> _Work instruction_: Reproduce exactly the lines of the material beneath, from the line that contains "425,747 436,762 424,772" to the line that contains "430,1071 424,1092 447,1098", both included, and no other lines.

> _Source records_:
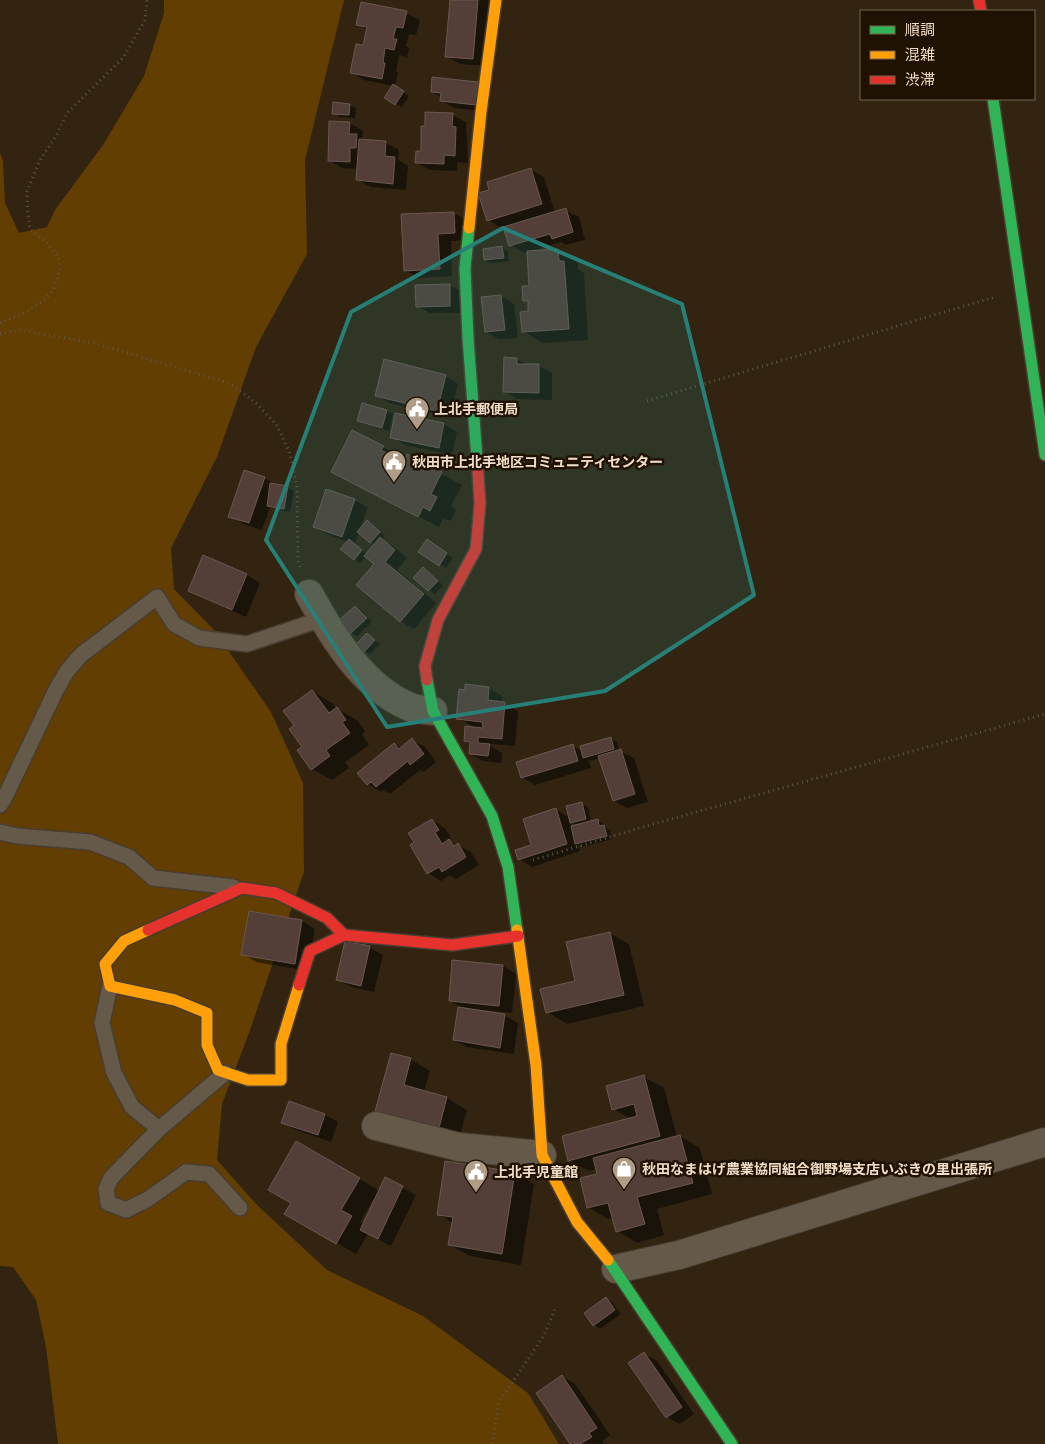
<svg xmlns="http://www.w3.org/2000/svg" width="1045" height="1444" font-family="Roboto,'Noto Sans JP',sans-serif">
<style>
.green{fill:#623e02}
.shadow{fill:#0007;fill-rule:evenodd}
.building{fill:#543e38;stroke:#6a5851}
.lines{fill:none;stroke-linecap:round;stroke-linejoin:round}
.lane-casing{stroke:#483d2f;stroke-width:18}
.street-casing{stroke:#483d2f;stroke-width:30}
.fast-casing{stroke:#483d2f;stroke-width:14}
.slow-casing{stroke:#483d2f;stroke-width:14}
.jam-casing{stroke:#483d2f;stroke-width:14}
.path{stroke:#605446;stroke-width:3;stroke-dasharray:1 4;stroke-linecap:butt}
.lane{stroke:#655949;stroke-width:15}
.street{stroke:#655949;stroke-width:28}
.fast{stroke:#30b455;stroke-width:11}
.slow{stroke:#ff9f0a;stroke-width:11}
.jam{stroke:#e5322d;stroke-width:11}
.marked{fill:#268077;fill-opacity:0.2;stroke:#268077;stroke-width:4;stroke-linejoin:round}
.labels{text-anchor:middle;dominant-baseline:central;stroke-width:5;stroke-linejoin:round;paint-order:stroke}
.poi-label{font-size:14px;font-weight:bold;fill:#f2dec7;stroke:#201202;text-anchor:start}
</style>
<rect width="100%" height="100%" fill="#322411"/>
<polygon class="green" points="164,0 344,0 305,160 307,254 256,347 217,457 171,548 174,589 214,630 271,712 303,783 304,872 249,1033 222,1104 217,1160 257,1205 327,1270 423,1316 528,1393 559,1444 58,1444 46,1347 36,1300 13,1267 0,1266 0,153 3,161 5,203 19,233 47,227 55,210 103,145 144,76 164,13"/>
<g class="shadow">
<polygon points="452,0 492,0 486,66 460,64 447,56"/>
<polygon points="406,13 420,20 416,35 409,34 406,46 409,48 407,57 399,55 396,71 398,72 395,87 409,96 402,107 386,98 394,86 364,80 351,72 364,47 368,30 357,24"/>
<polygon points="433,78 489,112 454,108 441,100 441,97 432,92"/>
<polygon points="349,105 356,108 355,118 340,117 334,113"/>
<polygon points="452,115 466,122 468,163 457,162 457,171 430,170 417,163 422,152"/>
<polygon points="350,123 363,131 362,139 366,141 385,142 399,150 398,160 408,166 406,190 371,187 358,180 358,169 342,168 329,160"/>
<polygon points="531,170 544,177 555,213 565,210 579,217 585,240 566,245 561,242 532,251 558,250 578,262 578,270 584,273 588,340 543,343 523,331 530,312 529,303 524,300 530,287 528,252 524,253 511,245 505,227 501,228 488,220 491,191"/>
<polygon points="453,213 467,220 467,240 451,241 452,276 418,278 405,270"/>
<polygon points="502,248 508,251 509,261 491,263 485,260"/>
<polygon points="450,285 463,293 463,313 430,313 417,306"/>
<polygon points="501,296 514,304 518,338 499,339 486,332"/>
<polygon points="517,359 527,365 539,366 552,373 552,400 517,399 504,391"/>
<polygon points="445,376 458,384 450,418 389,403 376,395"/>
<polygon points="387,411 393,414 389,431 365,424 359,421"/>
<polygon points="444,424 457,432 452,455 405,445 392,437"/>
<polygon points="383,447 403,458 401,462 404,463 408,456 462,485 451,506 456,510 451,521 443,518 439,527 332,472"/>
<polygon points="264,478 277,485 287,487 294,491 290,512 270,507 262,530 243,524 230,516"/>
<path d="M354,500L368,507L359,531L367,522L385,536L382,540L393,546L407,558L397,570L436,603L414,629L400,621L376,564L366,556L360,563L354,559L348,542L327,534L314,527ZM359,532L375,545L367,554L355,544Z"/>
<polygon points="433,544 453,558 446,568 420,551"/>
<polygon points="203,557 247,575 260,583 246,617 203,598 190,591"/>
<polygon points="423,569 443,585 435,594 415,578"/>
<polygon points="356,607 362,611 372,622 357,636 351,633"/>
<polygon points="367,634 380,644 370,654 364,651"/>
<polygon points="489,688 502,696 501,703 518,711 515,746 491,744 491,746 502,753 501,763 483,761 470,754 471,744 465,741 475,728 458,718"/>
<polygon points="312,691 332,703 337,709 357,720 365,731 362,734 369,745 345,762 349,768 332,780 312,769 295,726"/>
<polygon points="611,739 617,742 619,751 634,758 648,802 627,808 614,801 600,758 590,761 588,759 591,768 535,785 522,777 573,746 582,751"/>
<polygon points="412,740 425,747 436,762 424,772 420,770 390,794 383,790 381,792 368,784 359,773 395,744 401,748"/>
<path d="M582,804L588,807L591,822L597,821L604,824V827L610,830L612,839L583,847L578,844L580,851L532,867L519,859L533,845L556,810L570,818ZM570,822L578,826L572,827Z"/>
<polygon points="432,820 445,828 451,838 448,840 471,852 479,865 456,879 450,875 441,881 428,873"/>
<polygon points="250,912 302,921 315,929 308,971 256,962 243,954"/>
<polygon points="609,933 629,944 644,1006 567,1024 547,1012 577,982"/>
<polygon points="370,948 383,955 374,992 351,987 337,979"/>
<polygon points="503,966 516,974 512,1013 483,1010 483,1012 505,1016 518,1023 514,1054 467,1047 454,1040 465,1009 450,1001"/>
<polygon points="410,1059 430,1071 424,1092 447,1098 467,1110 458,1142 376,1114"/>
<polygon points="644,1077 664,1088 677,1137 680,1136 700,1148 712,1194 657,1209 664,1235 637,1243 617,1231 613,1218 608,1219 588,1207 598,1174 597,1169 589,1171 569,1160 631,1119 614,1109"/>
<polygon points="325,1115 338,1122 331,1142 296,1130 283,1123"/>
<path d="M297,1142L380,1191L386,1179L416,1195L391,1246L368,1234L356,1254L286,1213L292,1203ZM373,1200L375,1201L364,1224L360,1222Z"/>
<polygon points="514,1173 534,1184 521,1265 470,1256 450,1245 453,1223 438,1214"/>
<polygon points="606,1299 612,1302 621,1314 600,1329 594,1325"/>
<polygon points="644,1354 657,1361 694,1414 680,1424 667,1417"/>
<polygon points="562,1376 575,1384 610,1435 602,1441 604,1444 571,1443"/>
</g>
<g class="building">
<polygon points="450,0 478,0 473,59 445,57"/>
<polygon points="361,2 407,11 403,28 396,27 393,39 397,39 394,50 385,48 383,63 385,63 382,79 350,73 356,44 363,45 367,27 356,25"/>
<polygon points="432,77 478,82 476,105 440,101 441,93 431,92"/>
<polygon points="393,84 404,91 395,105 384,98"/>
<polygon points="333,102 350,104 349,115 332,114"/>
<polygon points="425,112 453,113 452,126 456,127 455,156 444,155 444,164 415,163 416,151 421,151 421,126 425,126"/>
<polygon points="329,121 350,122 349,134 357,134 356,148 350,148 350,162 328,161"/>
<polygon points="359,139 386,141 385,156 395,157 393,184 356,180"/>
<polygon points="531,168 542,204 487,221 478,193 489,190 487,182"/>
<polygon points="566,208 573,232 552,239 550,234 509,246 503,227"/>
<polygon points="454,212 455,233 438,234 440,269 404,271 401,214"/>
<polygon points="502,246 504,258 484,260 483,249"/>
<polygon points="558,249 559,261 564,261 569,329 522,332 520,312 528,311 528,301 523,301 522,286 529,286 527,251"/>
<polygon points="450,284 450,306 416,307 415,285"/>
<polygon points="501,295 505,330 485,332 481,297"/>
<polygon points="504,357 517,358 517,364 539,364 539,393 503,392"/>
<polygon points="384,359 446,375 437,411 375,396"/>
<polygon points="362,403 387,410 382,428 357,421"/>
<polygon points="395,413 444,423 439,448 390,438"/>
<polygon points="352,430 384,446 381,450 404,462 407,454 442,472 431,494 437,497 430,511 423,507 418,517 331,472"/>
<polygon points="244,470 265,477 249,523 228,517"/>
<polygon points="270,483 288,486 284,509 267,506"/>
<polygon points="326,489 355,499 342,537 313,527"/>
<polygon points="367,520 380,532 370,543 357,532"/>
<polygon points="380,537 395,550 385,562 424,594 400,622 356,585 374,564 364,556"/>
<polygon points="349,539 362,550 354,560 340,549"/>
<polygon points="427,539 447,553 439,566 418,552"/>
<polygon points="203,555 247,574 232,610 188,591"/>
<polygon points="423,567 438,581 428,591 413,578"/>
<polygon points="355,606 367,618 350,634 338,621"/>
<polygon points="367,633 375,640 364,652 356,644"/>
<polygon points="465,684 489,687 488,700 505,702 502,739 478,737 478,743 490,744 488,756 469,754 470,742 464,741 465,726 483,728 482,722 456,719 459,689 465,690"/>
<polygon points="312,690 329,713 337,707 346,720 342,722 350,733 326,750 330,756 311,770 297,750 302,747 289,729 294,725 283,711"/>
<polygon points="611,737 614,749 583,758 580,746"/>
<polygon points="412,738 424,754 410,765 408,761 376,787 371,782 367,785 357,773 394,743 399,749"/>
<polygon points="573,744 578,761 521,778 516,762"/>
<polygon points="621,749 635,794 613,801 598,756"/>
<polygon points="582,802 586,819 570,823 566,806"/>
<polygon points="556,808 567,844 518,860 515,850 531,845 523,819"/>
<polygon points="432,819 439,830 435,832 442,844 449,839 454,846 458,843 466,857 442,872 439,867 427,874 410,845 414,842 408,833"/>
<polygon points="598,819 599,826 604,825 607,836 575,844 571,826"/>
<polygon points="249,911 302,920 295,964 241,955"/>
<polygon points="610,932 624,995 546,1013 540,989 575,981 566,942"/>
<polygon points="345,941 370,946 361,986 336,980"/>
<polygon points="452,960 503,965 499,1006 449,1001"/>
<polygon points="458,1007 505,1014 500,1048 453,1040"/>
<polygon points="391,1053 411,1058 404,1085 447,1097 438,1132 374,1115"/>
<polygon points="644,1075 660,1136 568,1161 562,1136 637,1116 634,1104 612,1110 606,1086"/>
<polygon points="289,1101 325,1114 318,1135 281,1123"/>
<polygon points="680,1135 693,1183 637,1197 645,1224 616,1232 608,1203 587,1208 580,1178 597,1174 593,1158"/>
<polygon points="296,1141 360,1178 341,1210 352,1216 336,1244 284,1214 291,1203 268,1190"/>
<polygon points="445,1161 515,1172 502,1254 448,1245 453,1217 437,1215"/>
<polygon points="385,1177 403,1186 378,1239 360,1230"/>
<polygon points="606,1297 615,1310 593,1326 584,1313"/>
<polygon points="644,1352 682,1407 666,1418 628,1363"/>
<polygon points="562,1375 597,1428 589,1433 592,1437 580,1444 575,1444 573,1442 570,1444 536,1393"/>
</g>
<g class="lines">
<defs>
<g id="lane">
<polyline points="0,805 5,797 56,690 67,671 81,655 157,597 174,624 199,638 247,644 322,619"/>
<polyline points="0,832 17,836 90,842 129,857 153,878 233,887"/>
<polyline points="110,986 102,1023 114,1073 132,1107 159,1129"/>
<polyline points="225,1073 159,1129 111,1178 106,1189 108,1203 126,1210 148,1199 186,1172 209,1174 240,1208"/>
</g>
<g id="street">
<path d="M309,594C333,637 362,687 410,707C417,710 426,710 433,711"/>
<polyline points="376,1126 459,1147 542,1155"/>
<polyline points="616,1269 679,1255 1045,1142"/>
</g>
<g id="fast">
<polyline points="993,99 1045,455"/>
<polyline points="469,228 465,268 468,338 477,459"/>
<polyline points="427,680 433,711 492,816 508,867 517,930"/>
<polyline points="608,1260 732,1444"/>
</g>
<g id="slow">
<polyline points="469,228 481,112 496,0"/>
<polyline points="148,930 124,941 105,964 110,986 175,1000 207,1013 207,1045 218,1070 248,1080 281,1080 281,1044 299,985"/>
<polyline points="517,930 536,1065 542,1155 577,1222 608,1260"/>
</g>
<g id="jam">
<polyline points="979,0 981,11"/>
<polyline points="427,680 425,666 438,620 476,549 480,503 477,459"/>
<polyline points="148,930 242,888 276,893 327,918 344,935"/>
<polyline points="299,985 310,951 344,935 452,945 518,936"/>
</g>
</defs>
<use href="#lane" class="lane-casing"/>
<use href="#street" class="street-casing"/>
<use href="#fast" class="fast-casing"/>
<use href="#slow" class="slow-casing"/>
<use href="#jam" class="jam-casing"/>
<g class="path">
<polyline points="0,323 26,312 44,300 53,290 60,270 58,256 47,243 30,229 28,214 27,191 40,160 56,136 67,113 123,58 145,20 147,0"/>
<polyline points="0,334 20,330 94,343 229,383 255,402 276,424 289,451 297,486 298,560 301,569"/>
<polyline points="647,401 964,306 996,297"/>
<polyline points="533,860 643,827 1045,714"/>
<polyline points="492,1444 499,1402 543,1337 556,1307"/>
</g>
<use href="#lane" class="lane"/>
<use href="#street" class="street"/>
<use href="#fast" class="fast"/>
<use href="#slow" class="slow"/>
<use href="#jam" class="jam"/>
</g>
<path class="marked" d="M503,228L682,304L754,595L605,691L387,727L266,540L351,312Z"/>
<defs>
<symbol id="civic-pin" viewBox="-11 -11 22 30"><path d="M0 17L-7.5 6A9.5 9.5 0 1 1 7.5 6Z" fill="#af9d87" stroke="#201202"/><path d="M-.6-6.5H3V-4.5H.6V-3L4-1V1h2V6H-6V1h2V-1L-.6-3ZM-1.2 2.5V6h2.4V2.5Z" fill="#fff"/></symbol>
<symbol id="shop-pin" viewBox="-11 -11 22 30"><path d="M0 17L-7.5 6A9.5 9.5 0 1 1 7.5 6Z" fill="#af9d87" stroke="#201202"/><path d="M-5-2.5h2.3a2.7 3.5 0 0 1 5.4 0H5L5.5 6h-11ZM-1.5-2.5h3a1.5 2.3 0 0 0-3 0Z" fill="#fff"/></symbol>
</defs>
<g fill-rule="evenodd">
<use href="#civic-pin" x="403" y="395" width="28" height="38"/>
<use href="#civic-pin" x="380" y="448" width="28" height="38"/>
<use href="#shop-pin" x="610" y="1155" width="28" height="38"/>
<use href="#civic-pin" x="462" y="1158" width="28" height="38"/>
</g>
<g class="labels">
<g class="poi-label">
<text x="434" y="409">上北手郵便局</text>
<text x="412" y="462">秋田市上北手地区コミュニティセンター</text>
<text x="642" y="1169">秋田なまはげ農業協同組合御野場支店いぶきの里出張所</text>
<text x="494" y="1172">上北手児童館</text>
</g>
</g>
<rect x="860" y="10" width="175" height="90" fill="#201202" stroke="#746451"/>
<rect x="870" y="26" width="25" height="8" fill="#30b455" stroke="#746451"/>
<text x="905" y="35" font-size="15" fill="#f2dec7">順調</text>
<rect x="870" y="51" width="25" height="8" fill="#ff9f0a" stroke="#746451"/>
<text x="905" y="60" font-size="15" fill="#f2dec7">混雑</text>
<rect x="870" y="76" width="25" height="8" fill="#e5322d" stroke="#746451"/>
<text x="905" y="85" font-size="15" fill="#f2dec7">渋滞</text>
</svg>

> _Exercise answer_:
<polygon points="412,740 425,747 436,762 424,772 420,770 390,794 383,790 381,792 368,784 359,773 395,744 401,748"/>
<path d="M582,804L588,807L591,822L597,821L604,824V827L610,830L612,839L583,847L578,844L580,851L532,867L519,859L533,845L556,810L570,818ZM570,822L578,826L572,827Z"/>
<polygon points="432,820 445,828 451,838 448,840 471,852 479,865 456,879 450,875 441,881 428,873"/>
<polygon points="250,912 302,921 315,929 308,971 256,962 243,954"/>
<polygon points="609,933 629,944 644,1006 567,1024 547,1012 577,982"/>
<polygon points="370,948 383,955 374,992 351,987 337,979"/>
<polygon points="503,966 516,974 512,1013 483,1010 483,1012 505,1016 518,1023 514,1054 467,1047 454,1040 465,1009 450,1001"/>
<polygon points="410,1059 430,1071 424,1092 447,1098 467,1110 458,1142 376,1114"/>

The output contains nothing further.